Para abordar essas análises laboratoriais, a Roche Diagnóstica Brasil realizou um webinar com especialistas na última quarta-feira (3). O diretor de Valor Médico e Acesso da Rede Roche Diagnóstica, Micha Nussbaum, resumiu os tipos de testes: “A detecção do vírus, normalmente, é realizada através do RT-PCR, que significa nada mais do que procurar uma sequência específica do genoma, a substância hereditária do vírus. No entanto, após um tempo da manifestação dos sintomas, o vírus ‘desaparece’. Aí temos a sorologia, porque através do sangue vejo se há anticorpos contra o novo coronavírus”, explica.

Depois que a Organização Mundial da Saúde definiu como padrão ouro para o diagnóstico da Covid-19 o teste regular RT-PCR, o Brasil teve certo protagonismo, talvez raramente observado anteriormente, com informa o presidente da Abramed e diretor de Relações Institucionais do Fleury, Wilson Shcolnik.

“Estávamos tratando de uma doença nova. Não tínhamos agentes apropriados e fornecidos pela indústria no primeiro momento. Os primeiros kits tiveram que ser fabricados pelos laboratórios, além das dificuldades de equipamentos e de coletas. No entanto, no início da pandemia conseguimos dar algumas respostas, com poucos laboratórios realizando centenas de testes por dia. Com o andar das contaminações, hoje acredito que milhares de testes são realizados.”

Segundo ele, a atual crise tem mostrado a importância e o valor que os exames podem trazer para a saúde pública, através de inquéritos, soro epidemiológicos e vigilância epidemiológica, além de serem úteis para a prevenção de doenças. “Temos muitos biomarcadores que servem para identificar fatores de riscos, assim como a identificação de protocolos terapêuticos e de disfunções causadas por alguns medicamentos no momento de testagens.”

Políticas públicas
O médico sanitarista Gonzalo Vecina Neto, especializado em Saúde Pública, afirma que, apesar das dúvidas hoje geradas com relação à Covid-19, é importante ampliar as testagens para a identificação de contaminantes, ou seja, pessoas que podem contaminar as suscetíveis e a política de isolamento. “Se não tivermos esse isolamento, não teremos redução no número de casos novos.

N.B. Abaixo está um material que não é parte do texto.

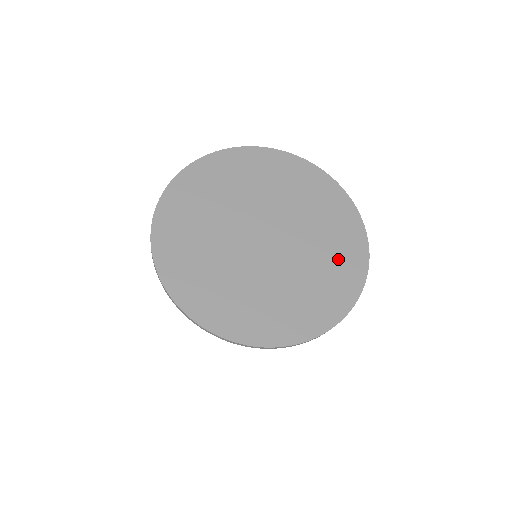
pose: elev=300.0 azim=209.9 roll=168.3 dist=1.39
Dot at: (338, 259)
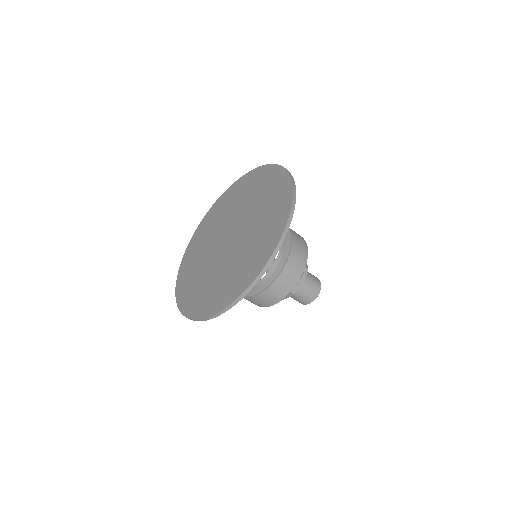
Dot at: (272, 203)
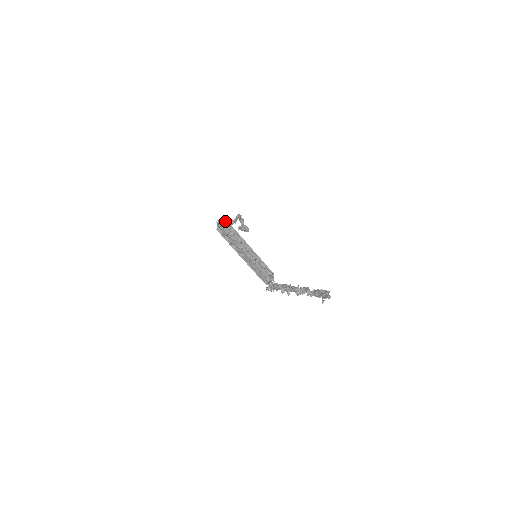
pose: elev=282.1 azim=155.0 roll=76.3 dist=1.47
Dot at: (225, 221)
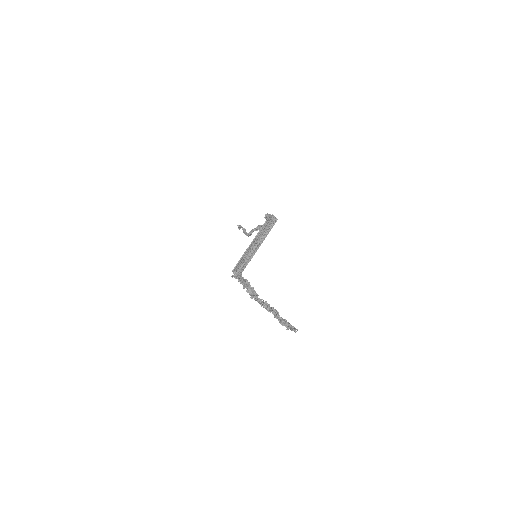
Dot at: (276, 220)
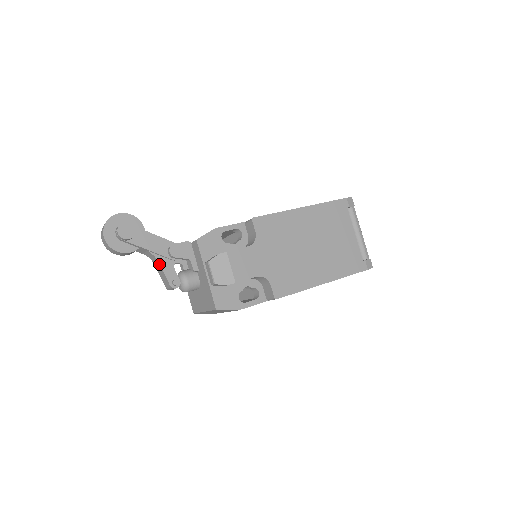
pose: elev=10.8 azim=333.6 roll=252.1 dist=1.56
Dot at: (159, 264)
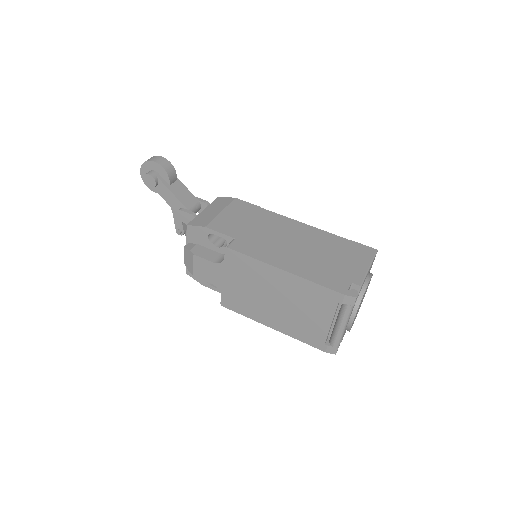
Dot at: (173, 212)
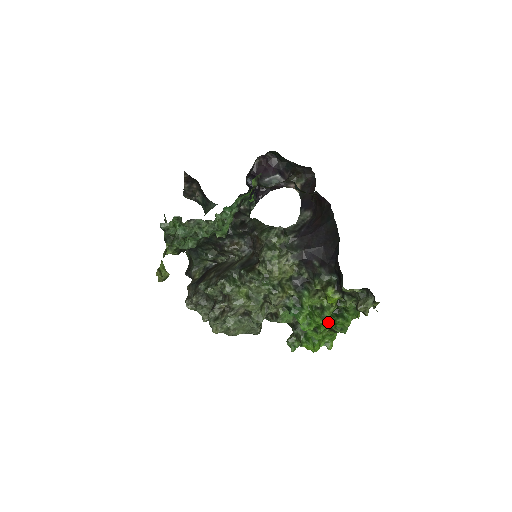
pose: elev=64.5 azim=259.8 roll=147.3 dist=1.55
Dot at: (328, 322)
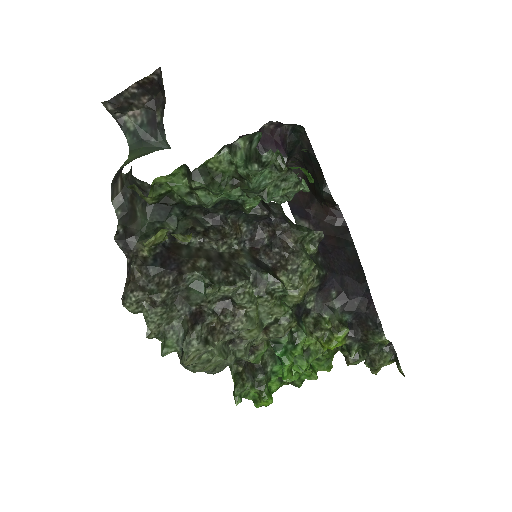
Dot at: occluded
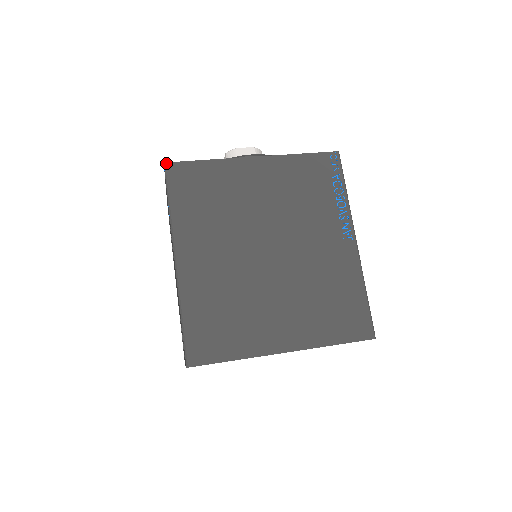
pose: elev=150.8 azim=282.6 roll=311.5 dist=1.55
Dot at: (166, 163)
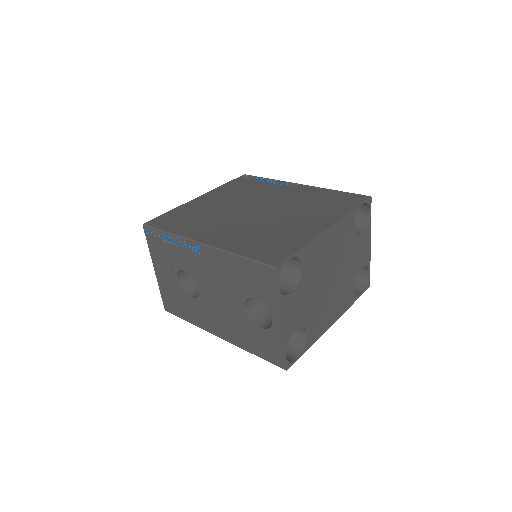
Dot at: (144, 224)
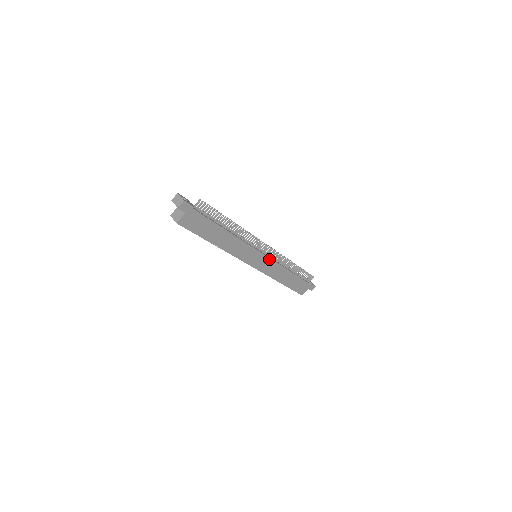
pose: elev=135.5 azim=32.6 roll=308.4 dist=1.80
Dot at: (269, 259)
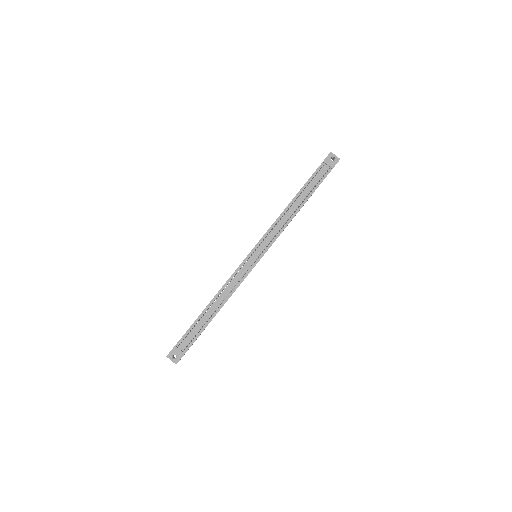
Dot at: (269, 247)
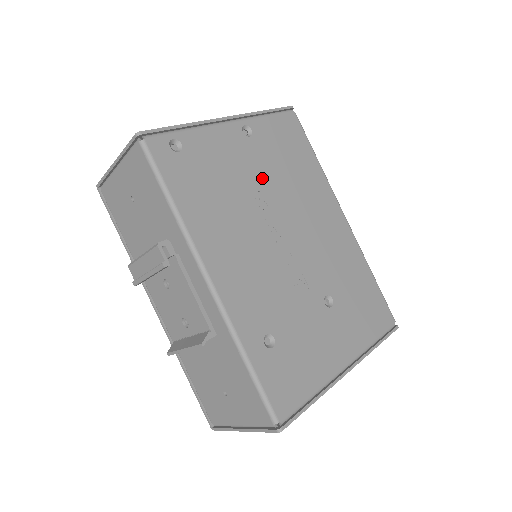
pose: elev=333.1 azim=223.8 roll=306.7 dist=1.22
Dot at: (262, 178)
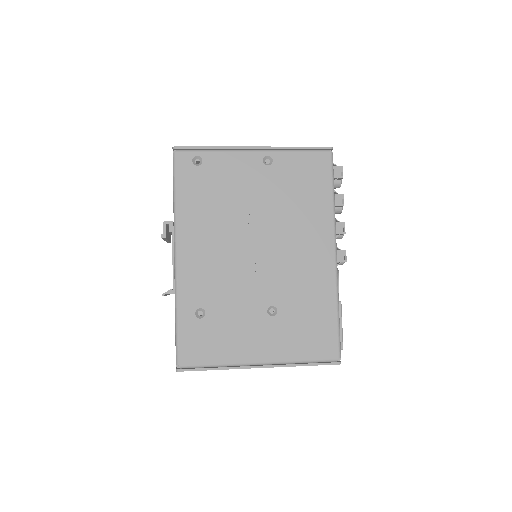
Dot at: (261, 200)
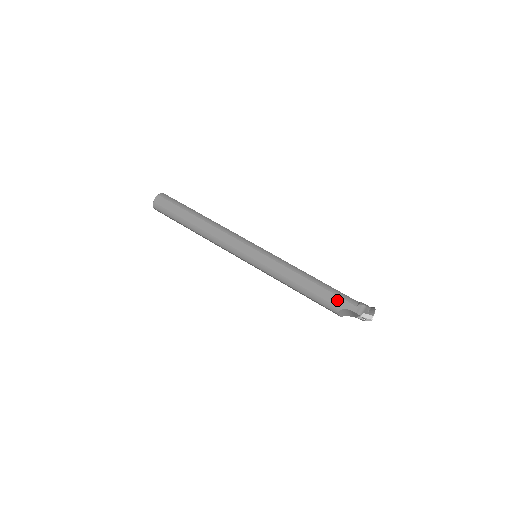
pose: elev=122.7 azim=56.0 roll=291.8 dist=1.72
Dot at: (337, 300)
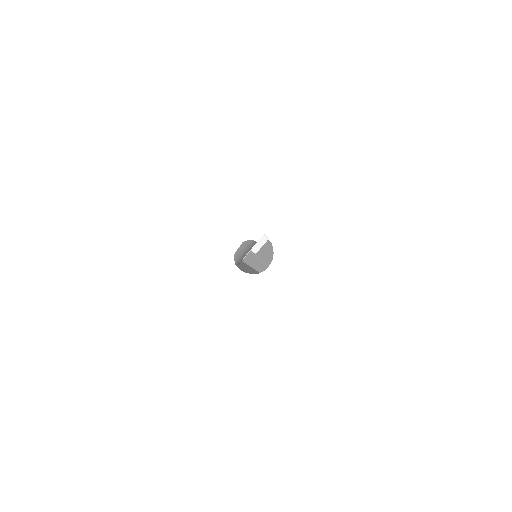
Dot at: occluded
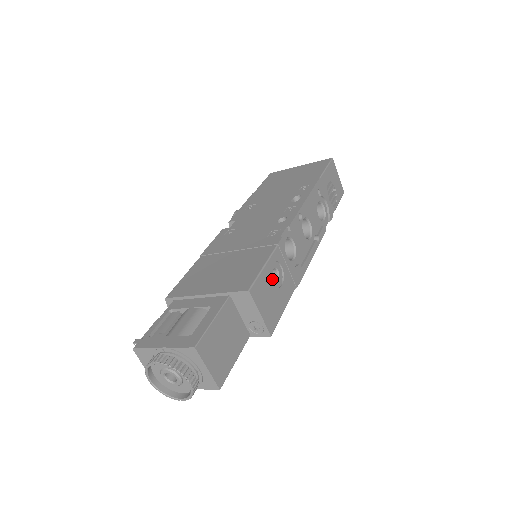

No entanto, não basta fazer o teste no sintomático, é necessário fazer em pelo menos cinco pessoas contatadas por ele.”

Números, segundo o sanitarista, apontam que 40% das pessoas com a doença são assintomáticas, 40% são sintomáticas, 15% são sintomáticas que precisam recorrer à assistência médica e 5% estão em unidades de tratamento intensivo. “Se eu conseguir os contatantes de primeiro e segundo graus não sintomáticos, acabamos com a cadeia de transmissão. Se não fizermos isso, não há controle da epidemia”, alerta.

Hoje, o Brasil tem capacidade próxima de 10 a 15 mil testes por dia. “Mas estamos fazendo de 3 a 4 mil testes por dia, porque a falta de liderança no Ministério da Saúde não permitiu que estabelecêssemos uma logística entre o setor público e o privado. Teríamos que realizar algo em torno de 15 mil testes diariamente para acompanhar a nossa população de 210 milhões de brasileiros e afastar a curva epidêmica”, conclui o especialista.

O presidente da Roche Diagnóstica do Brasil, Antonio Vergara, também participou do encontro, que foi mediado pelo repórter da Veja Saúde! e membro da Rede ComCiênscia André Biernath.